Существа этого мира, благодаря недостатку различающего знания, проникающего в истинную природу чувственных объектов, становятся добычей страстей. Они порабощаются именно чувствами, желанием их удовлетворения. Когда желание не может быть удовлетворено, возникает страдание. Чувства жаждут вместе и по отдельности, но и насыщенные, они не успокаиваются, а ищут нового желания.

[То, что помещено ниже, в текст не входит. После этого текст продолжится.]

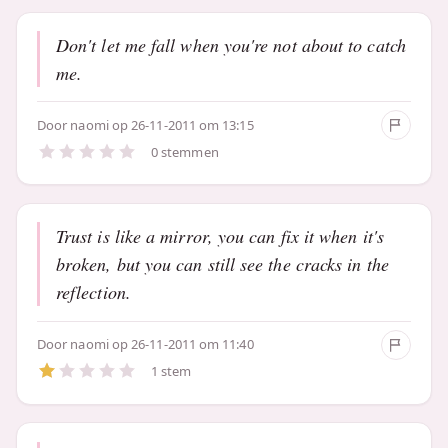
Don't let me fall when you're not about to catch
me.
Door
naomi
op 26-11-2011 om 13:15
0 stemmen
Trust is like a mirror, you can fix it when it's
broken, but you can still see the cracks in the
reflection.
Door
naomi
op 26-11-2011 om 11:40
1 stem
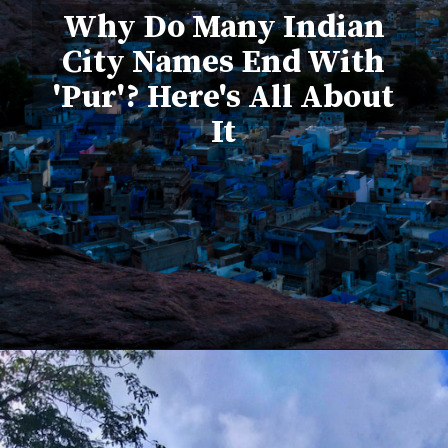
Why Do Many Indian
City Names End With
'Pur'? Here's All About
It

Человеческое тело является особым и целенаправленным объектом вожделения, вызывающим жажду всех чувств; оно — объект желания как субъективно, так и объективно (то есть желается как изнутри, самим обладателем, так и извне, другими существами): привязанность к собственному телу — это обратная сторона привязанности к телам других; привязанность к чужому телу — это другая сторона привязанности к собственному. Благодаря тому, что мы холим, лелеем, умащаем благовониями и украшаем украшениями свое тленное тело, чувство «я» и «мое» непрерывно растет, привязанность к телу все более крепнет, и понимание его истинной природы все более помрачается как этими внешними действиями, так и внутренним обожанием своего тела, что и заставляет тела стремиться друг к другу. Тот, кто очаровывается мнимой красотой и реальностью тела, легко впадает в заблуждение и с трудом освобождается от страдания. Его любовь всегда отравлена ненавистью, и всякое влечение — отвращением.